▶ **Activity**: Whenever a line in the entries below contains the string "risk", copy that line.

(Saved entries)
▬▬▬

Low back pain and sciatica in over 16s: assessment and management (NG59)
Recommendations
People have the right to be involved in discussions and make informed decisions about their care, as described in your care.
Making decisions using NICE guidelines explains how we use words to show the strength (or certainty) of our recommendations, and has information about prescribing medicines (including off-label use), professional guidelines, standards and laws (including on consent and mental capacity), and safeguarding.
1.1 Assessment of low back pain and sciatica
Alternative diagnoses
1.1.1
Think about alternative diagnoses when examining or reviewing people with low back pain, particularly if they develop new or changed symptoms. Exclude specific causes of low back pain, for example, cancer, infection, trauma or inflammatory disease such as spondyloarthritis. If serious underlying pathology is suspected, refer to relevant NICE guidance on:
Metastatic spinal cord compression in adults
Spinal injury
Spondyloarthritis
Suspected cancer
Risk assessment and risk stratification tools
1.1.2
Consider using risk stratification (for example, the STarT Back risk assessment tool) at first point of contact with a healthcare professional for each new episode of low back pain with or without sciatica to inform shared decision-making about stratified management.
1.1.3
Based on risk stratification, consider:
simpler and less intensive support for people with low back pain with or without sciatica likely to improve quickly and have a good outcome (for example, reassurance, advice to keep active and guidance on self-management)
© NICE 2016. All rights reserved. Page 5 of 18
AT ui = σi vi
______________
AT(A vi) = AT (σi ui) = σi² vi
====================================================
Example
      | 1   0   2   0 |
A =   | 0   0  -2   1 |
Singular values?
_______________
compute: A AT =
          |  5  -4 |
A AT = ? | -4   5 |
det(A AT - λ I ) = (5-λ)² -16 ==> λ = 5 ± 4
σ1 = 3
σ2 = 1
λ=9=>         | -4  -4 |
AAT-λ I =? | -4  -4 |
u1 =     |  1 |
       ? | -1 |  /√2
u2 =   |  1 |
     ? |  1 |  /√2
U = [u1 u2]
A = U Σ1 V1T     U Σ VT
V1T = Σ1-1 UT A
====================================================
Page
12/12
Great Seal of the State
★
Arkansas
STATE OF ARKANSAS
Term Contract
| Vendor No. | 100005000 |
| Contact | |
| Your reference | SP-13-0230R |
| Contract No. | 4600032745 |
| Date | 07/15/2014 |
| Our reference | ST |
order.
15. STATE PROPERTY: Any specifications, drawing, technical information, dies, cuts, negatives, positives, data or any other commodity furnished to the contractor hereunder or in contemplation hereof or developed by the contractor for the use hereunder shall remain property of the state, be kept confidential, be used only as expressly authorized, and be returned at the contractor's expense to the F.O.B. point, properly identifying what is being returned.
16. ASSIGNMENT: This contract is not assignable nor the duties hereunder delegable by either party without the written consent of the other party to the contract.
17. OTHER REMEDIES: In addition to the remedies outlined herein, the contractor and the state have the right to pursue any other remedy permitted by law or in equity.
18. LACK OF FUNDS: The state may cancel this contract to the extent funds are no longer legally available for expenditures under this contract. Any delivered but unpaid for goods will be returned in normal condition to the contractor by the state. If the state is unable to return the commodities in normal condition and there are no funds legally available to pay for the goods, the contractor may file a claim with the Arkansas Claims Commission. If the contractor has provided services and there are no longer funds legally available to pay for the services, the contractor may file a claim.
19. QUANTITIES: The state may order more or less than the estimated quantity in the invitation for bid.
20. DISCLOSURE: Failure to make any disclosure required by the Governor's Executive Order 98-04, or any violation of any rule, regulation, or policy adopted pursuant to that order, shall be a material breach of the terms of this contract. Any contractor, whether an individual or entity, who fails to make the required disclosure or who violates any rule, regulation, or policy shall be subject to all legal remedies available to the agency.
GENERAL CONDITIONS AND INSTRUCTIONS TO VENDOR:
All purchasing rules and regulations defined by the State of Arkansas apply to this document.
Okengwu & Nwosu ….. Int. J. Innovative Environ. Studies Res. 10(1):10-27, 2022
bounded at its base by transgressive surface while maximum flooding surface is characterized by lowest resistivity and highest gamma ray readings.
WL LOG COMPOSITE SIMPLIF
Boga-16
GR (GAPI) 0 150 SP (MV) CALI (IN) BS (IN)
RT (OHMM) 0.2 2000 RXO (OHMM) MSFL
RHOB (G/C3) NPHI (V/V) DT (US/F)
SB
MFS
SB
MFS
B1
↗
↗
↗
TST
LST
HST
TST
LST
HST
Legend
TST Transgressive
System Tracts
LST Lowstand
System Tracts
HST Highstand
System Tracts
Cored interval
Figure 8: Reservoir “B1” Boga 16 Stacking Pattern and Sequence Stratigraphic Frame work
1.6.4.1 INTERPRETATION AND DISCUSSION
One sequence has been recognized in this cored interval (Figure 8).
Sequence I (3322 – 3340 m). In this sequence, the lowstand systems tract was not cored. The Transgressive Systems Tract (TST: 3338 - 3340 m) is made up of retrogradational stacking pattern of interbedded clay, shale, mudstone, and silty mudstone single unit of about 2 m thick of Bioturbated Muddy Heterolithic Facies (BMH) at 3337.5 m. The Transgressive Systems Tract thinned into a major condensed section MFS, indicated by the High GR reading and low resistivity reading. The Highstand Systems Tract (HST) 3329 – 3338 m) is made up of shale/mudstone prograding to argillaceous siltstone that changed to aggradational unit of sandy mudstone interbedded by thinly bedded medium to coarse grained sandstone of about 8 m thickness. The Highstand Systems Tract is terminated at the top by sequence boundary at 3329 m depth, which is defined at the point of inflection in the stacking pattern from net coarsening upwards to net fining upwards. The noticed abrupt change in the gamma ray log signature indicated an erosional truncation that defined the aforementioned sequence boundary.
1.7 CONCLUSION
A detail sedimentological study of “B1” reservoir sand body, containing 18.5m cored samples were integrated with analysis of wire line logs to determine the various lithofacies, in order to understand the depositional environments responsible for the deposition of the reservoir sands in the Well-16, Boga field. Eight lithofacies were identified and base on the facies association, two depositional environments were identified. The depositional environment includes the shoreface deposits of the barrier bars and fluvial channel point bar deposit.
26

▬▬▬

▶ **Result of the exercise**:
Risk assessment and risk stratification tools
Consider using risk stratification (for example, the STarT Back risk assessment tool) at first point of contact with a healthcare professional for each new episode of low back pain with or without sciatica to inform shared decision-making about stratified management.
Based on risk stratification, consider:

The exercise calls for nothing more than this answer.